Calidad: Algo desfasado

Podríamos pensar que Tekken 6 tiene un gran nivel audiovisual, pero no podemos engañar a nadie. El juego cuenta con unos muy buenos gráficos, sí, pero no llegan al excelente.

El motor gráfico rinde a la perfección, con suave movimiento a 60 fotogramas por segundo y sin pérdida de rendimiento aparente. Esto repercute además en una respuesta perfecta en el control, cosa que se agradece sobremanera.

El punto más bajo (que no negativo) es en los modelos de personajes. Han sido bien creados y están bien animados, pero definitivamente pierden ese impacto al acercar la cámara. En este sentido, Soul Calibur IV, por ejemplo es claramente superior. Eso no quiere decir que no veamos en pantalla personajes de gran tamaño y bien detallados, lo que ocurre es que están un escalón por debajo de lo que esperábamos.

Lo mismo ocurre con las animaciones, tremendamente fluidas, sí, pero con un sistema para mover piernas y brazos desfasado. Para aclararlo sólo hay que mirar las repeticiones a cámara lenta, en ese momento se puede apreciar claramente como las animaciones son exactamente iguales que en los Tekken más antiguos.

Brazos, piernas y torso se mueven en bloques claramente diferenciados, lo que resulta que al girar sobre sí mismos, o al hacer patadas giratorias, se aprecia muy bien que el cuerpo va en un tiempo y los miembros en otro. El nuevo Soul Calibur (otra vez la comparativa), por ejemplo, ha conseguido mucho más nivel en este aspecto, es por eso que Tekken se queda a las puertas.

Efectos gráficos, explosiones, estelas de luz, todo lo demás cumple su función. Los escenarios están especialmente cuidados y gustan de ver, sin perder su esencia Tekken, creando paisajes paradisíacos, surrealistas o apocalípticos. Algunos de ellos pueden romperse, o pasar a diferentes niveles, pero es realmente difícil romper el suelo, tiene que ser un combate muy duro. Es por eso que, como no es algo habitual, cuando sucede es aún más espectacular.

El sonido de los golpes es el clásico de los Tekken. Se conjuga a la perfección con la brutalidad y el impacto de puñetazos y patadas, es todo un gozo pelear en Tekken justamente por eso. Las músicas, son cortas y especialmente machaconas a nuestro entender.

Conclusión: El mejor Tekken a pesar de todo

Como juego de lucha, Tekken 6 es excelente e impecable, el control todo un gozo en respuesta, la variedad de personajes y estilos de lucha intachable, y la cantidad de movimientos casi inasumible.
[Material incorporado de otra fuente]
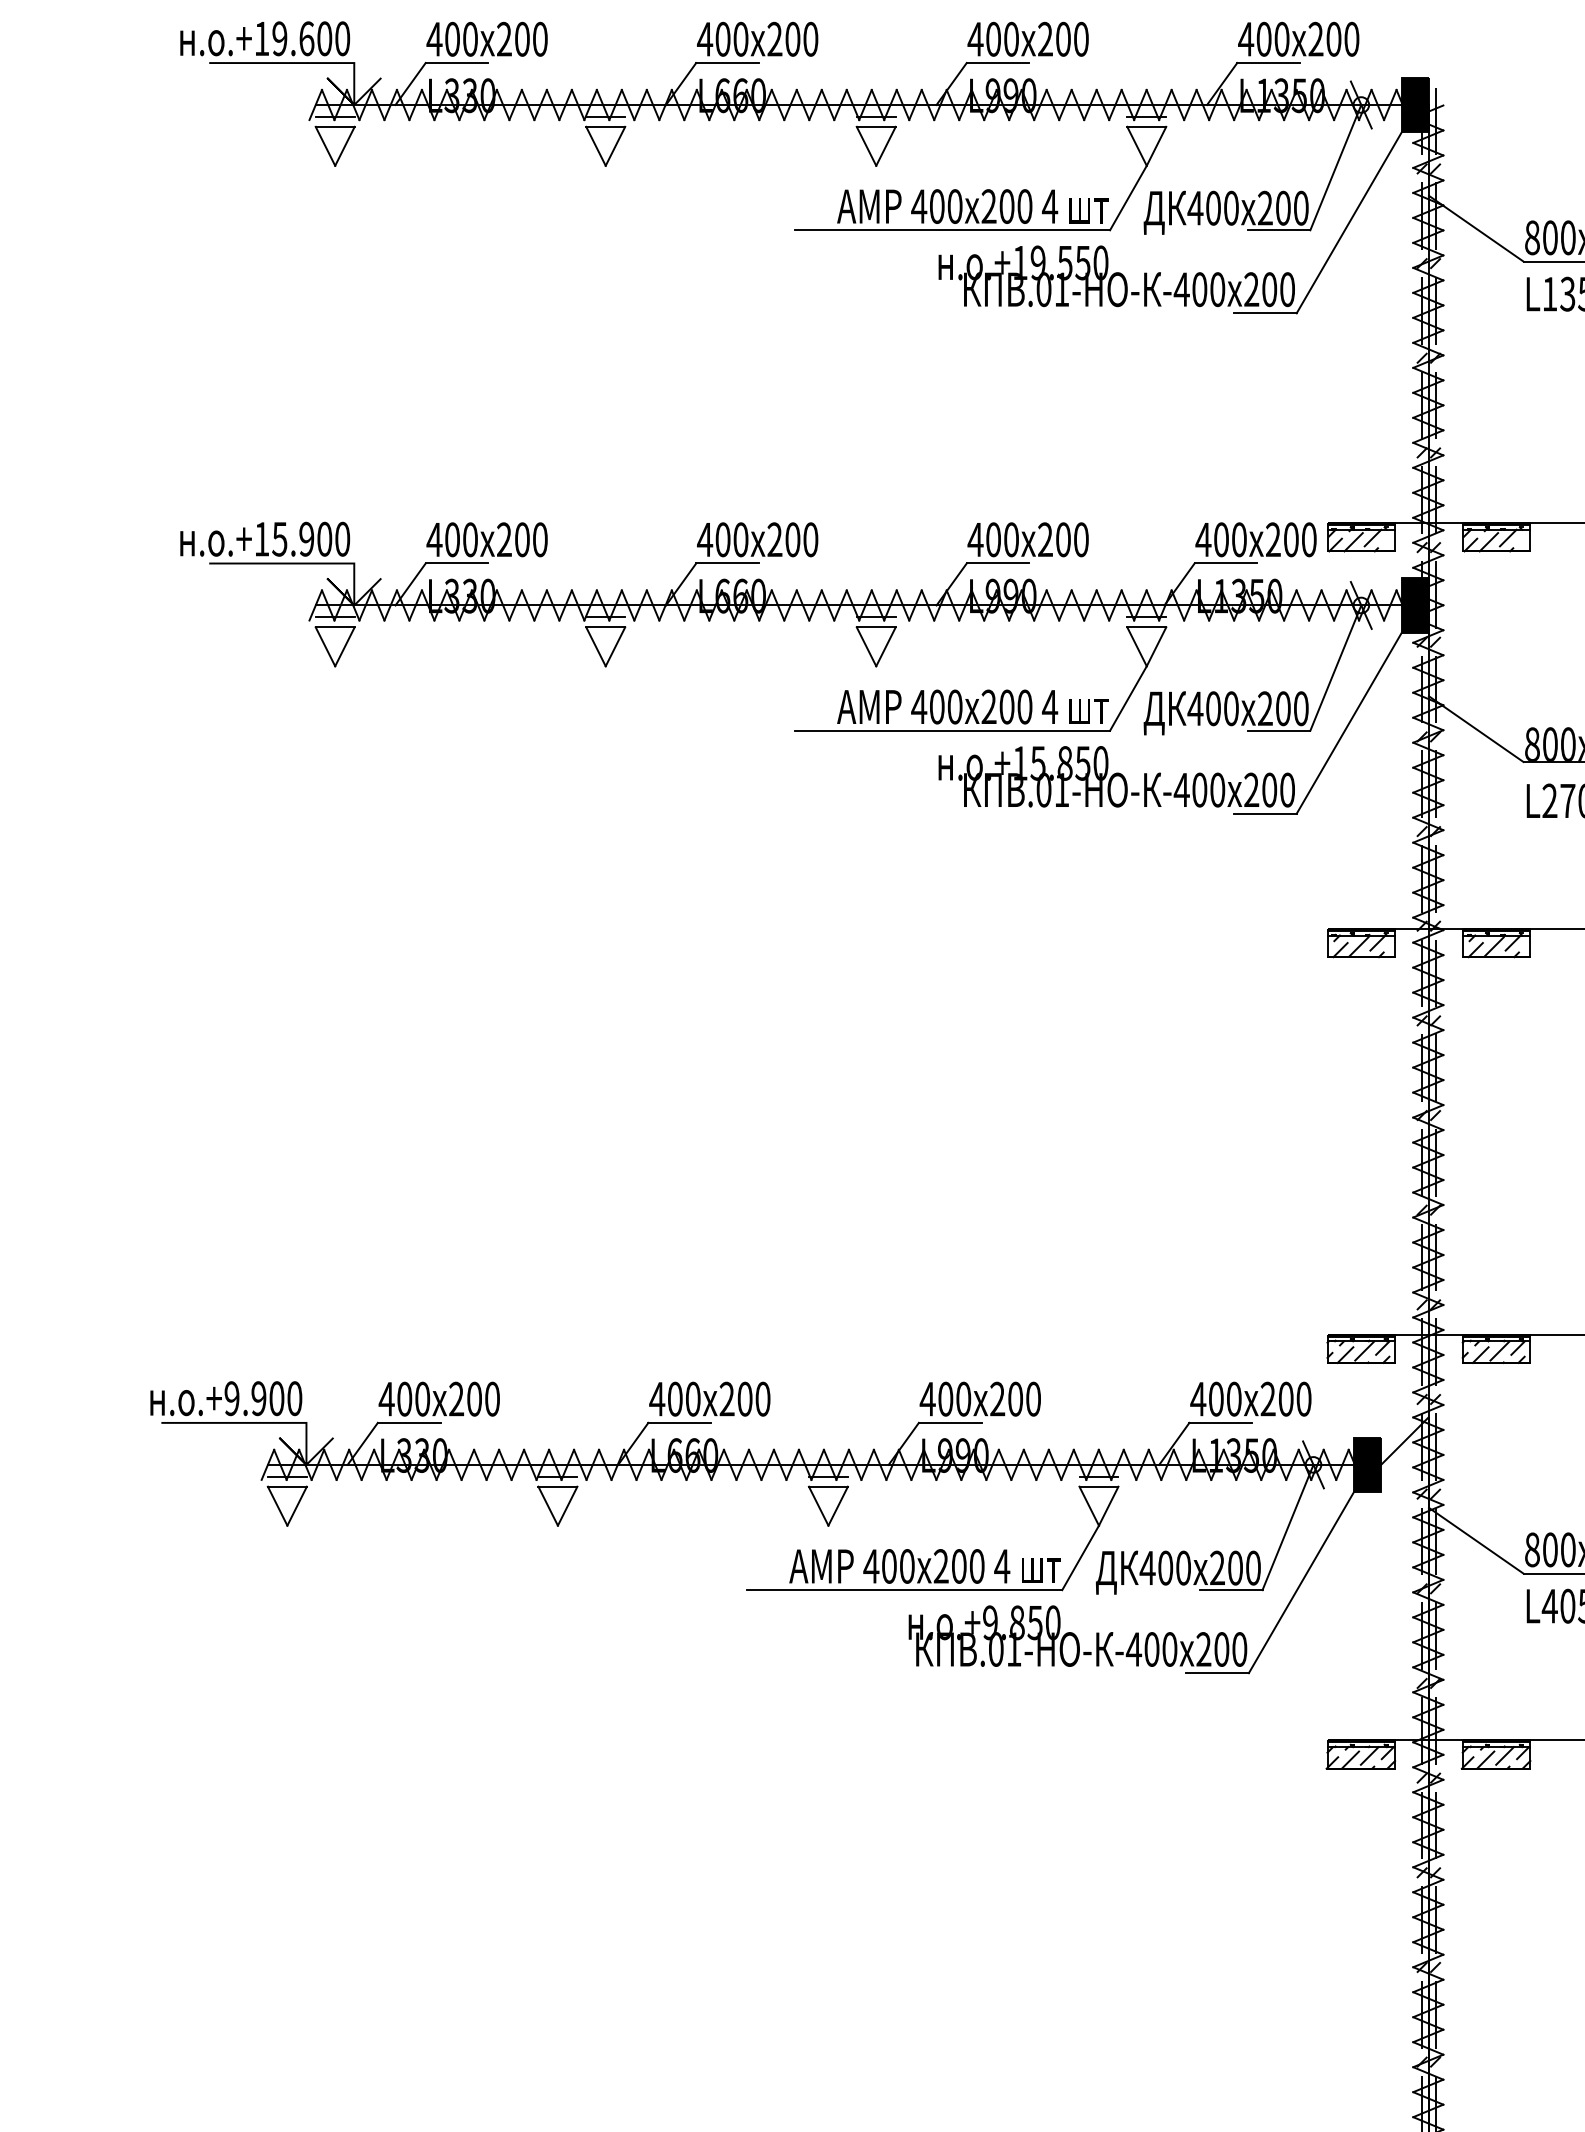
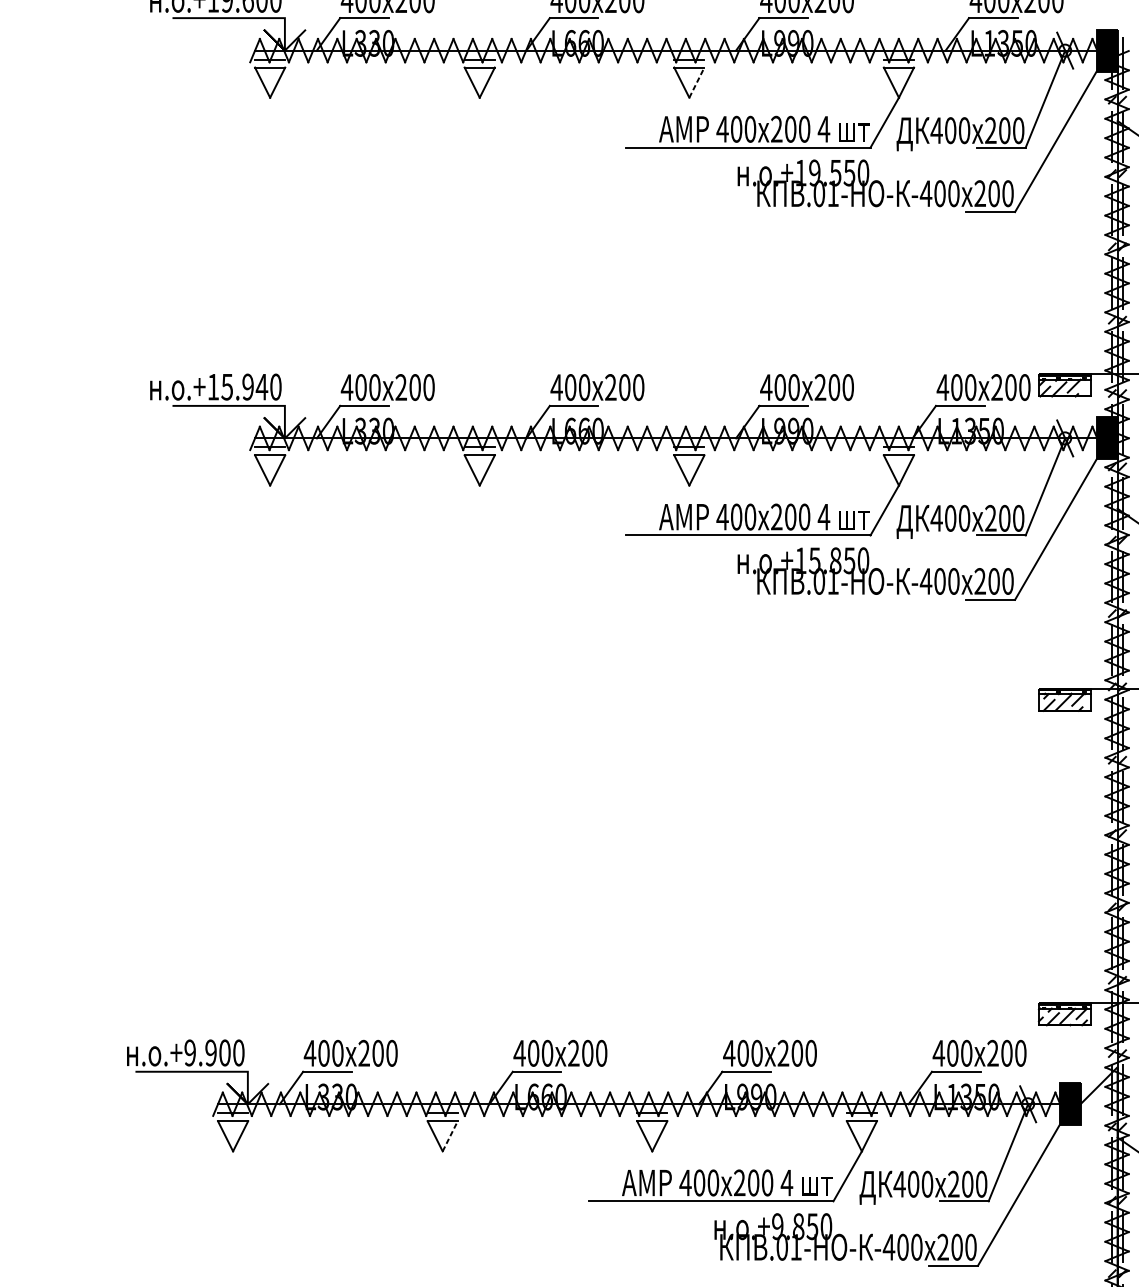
line: (886, 146) -> (697, 82), solid -> dashed
text: (324, 538) -> (261, 386), .+15.900 -> .+15.940
line: (567, 1506) -> (450, 1136), solid -> dashed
Sin embargo hay que tener en cuenta algunos agravantes. El modo Campaña es tremendamente aburrido de jugar, y que nos obliguen a hacerlo para desbloquear personajes (o mejor dicho para poder acceder a sus finales) es algo tortuoso. El online flojea un poco, aunque esto puede solucionarse en breve. Y gráficamente está ligeramente desfasado, especialmente si lo comparamos con otros juegos del momento. Los tiempos de carga de niveles también son desmesurados.

Por suerte, los puntos débiles del juego no quitan que Tekken 6 sea, sencillamente, el mejor de toda la saga. Un juego esperado desde hace tiempo y que cumple lo que prometía, sin excesos, pero lo cumple.